= EXERCISE =
Ignoring the pictures, repeat every entry below exactly as it appears.

__________________________________________________

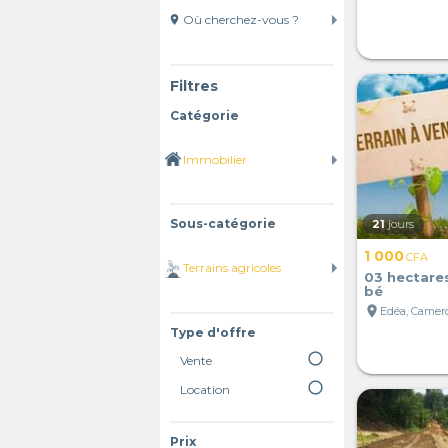
location_on
Filtres
Catégorie
Sous-catégorie
21
jours
1 000
CFA
03 hectare
bé
location_on
Edéa, Camer
Type d'offre
radio_button_unchecked
Vente
radio_button_unchecked
Location
Prix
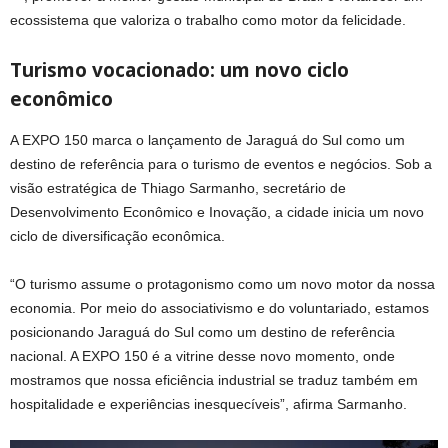
ecossistema que valoriza o trabalho como motor da felicidade.
Turismo vocacionado: um novo ciclo
econômico
A EXPO 150 marca o lançamento de Jaraguá do Sul como um
destino de referência para o turismo de eventos e negócios. Sob a
visão estratégica de Thiago Sarmanho, secretário de
Desenvolvimento Econômico e Inovação, a cidade inicia um novo
ciclo de diversificação econômica.
“O turismo assume o protagonismo como um novo motor da nossa
economia. Por meio do associativismo e do voluntariado, estamos
posicionando Jaraguá do Sul como um destino de referência
nacional. A EXPO 150 é a vitrine desse novo momento, onde
mostramos que nossa eficiência industrial se traduz também em
hospitalidade e experiências inesquecíveis”, afirma Sarmanho.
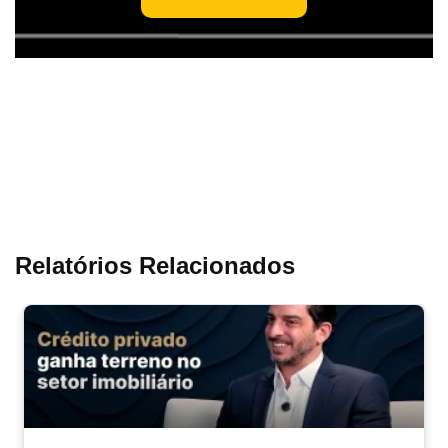
Relatórios Relacionados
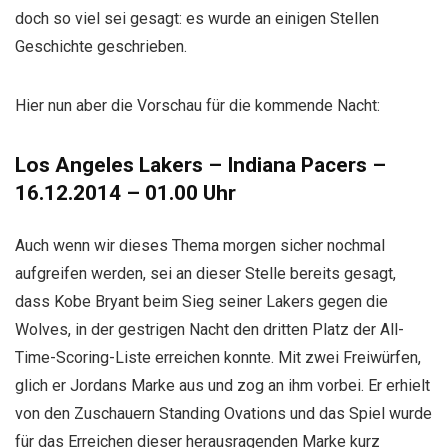
doch so viel sei gesagt: es wurde an einigen Stellen
Geschichte geschrieben.
Hier nun aber die Vorschau für die kommende Nacht:
Los Angeles Lakers – Indiana Pacers –
16.12.2014 – 01.00 Uhr
Auch wenn wir dieses Thema morgen sicher nochmal
aufgreifen werden, sei an dieser Stelle bereits gesagt,
dass Kobe Bryant beim Sieg seiner Lakers gegen die
Wolves, in der gestrigen Nacht den dritten Platz der All-
Time-Scoring-Liste erreichen konnte. Mit zwei Freiwürfen,
glich er Jordans Marke aus und zog an ihm vorbei. Er erhielt
von den Zuschauern Standing Ovations und das Spiel wurde
für das Erreichen dieser herausragenden Marke kurz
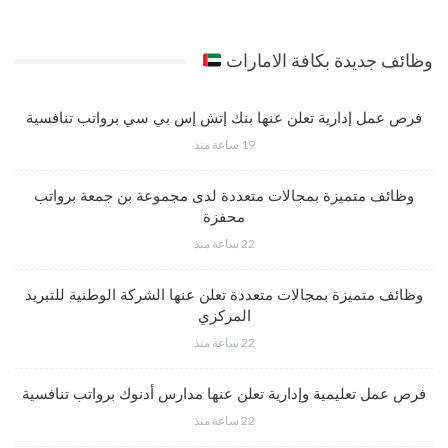
وظائف جديدة بكافة الامارات
فرص عمل إدارية تعلن عنها بنك إتش إس بي سي برواتب تنافسية
19 ساعة منذ
وظائف متميزة بمجالات متعددة لدى مجموعة بن جمعة برواتب
محفزة
22 ساعة منذ
وظائف متميزة بمجالات متعددة تعلن عنها الشركة الوطنية للتبريد
المركزي
22 ساعة منذ
فرص عمل تعليمية وإدارية تعلن عنها مدارس أدنوك برواتب تنافسية
22 ساعة منذ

__________________________________________________

= FINISHED EXERCISE =
location_on
Filtres
Catégorie
Sous-catégorie
21
jours
1 000
CFA
03 hectare
bé
location_on
Edéa, Camer
Type d'offre
radio_button_unchecked
Vente
radio_button_unchecked
Location
Prix
ecossistema que valoriza o trabalho como motor da felicidade.
Turismo vocacionado: um novo ciclo
econômico
A EXPO 150 marca o lançamento de Jaraguá do Sul como um
destino de referência para o turismo de eventos e negócios. Sob a
visão estratégica de Thiago Sarmanho, secretário de
Desenvolvimento Econômico e Inovação, a cidade inicia um novo
ciclo de diversificação econômica.
“O turismo assume o protagonismo como um novo motor da nossa
economia. Por meio do associativismo e do voluntariado, estamos
posicionando Jaraguá do Sul como um destino de referência
nacional. A EXPO 150 é a vitrine desse novo momento, onde
mostramos que nossa eficiência industrial se traduz também em
hospitalidade e experiências inesquecíveis”, afirma Sarmanho.
Relatórios Relacionados
doch so viel sei gesagt: es wurde an einigen Stellen
Geschichte geschrieben.
Hier nun aber die Vorschau für die kommende Nacht:
Los Angeles Lakers – Indiana Pacers –
16.12.2014 – 01.00 Uhr
Auch wenn wir dieses Thema morgen sicher nochmal
aufgreifen werden, sei an dieser Stelle bereits gesagt,
dass Kobe Bryant beim Sieg seiner Lakers gegen die
Wolves, in der gestrigen Nacht den dritten Platz der All-
Time-Scoring-Liste erreichen konnte. Mit zwei Freiwürfen,
glich er Jordans Marke aus und zog an ihm vorbei. Er erhielt
von den Zuschauern Standing Ovations und das Spiel wurde
für das Erreichen dieser herausragenden Marke kurz
وظائف جديدة بكافة الامارات
فرص عمل إدارية تعلن عنها بنك إتش إس بي سي برواتب تنافسية
19 ساعة منذ
وظائف متميزة بمجالات متعددة لدى مجموعة بن جمعة برواتب
محفزة
22 ساعة منذ
وظائف متميزة بمجالات متعددة تعلن عنها الشركة الوطنية للتبريد
المركزي
22 ساعة منذ
فرص عمل تعليمية وإدارية تعلن عنها مدارس أدنوك برواتب تنافسية
22 ساعة منذ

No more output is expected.